Some are promised that they will not die but will be “transferred from mortality” to immortality in the “twinkling of an eye.” Sometimes they hear specific things about themselves. One individual was informed that she was “created in the image of our Mother in Heaven.” Some have been encouraged to “avenge the blood of the prophets” or have been promised that they will be “called the Lord’s anointed,” meaning they will receive a prominent church position. They are promised protection from harm, told that “no hand lifted against thee shall prosper,” and that they will “cross the Mississippi River” to stand with the 144,000 souls at the end of the world in Missouri. Some blessings offer practical comfort, assuring those being blessed that they will “have a choice husband,” for instance.
Soon after the church’s founding, its leader, Joseph Smith, designated his father, Joseph Smith Sr., as head patriarch of the church. At Joseph Sr.’s death, the office became a hereditary father-son inheritance, much like a royal family. As one might expect from royals, the patriarchs did not always behave like clerics. For instance, John Smith, church patriarch from 1855 to 1911, was fond of alcohol and tobacco. Joseph Fielding Smith, who should not be confused with the two LDS prophets who shared the same name, was church patriarch from 1942 to 1946 but lost his appointment over a homosexual affair with a Mormon sailor. The office was discontinued in 1979 and emeritus patriarch Eldred G. Smith, still alive today at 105 years of age, has privately continued to offer blessings until recently.

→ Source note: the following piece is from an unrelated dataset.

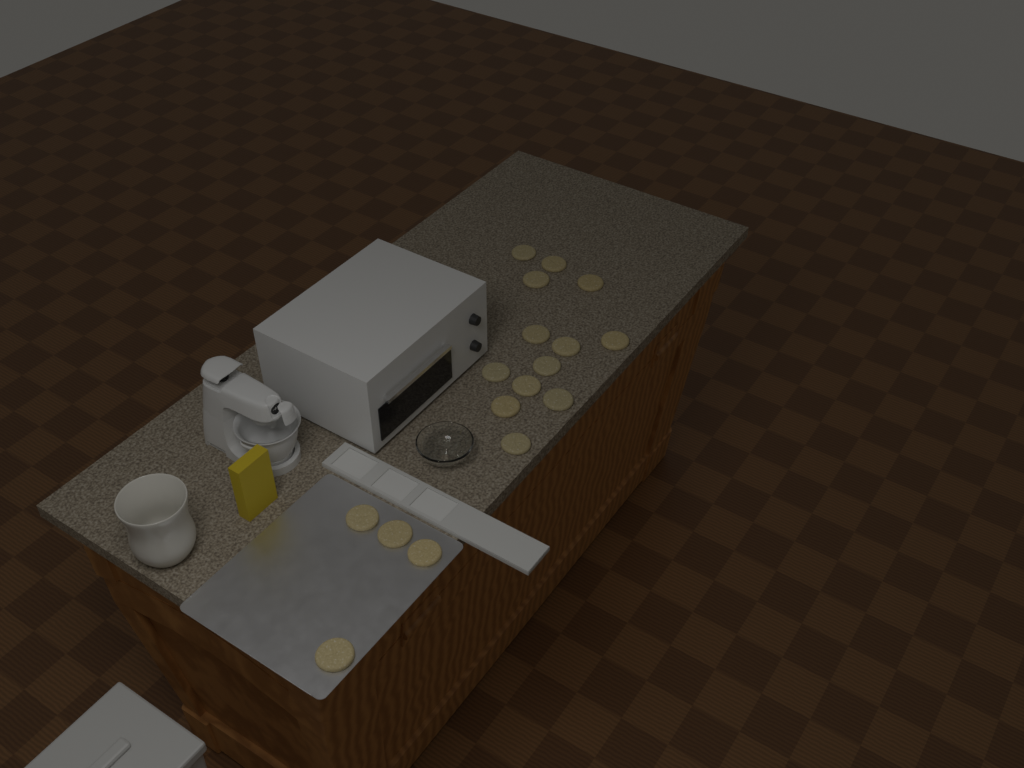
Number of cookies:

As Marquardt explains, thousands of local patriarchs now fill the role once reserved for a high-ranking member of the church hierarchy, whose authority, before the office was phased out, was considered equal to that of the president of the church. The presiding patriarch was sustained at each general church conference, along with the First Presidency and members of the Quorum of the Twelve, as a “prophet, seer, and revelator.” Noted historian Richard L. Bushman, former faculty member at Columbia University, has been a local patriarch, for instance.
“This is a unique collection,” says Marquardt. “Because of superstitions surrounding the issue, some people have assumed that these things are not meant for anyone’s eyes except those for whom a blessing was given. Because of this reluctance, we have been denied an important source of doctrine, which is actually comparable to what one learns from reading sermons. The folkloric prohibition is unofficial and anecdotal.”
The book is published by the Smith-Pettit Foundation of Salt Lake City, a sister company to Signature Books. The Smith-Pettit Foundation fosters historical research and publishes limited-edition reference books for LDS scholars.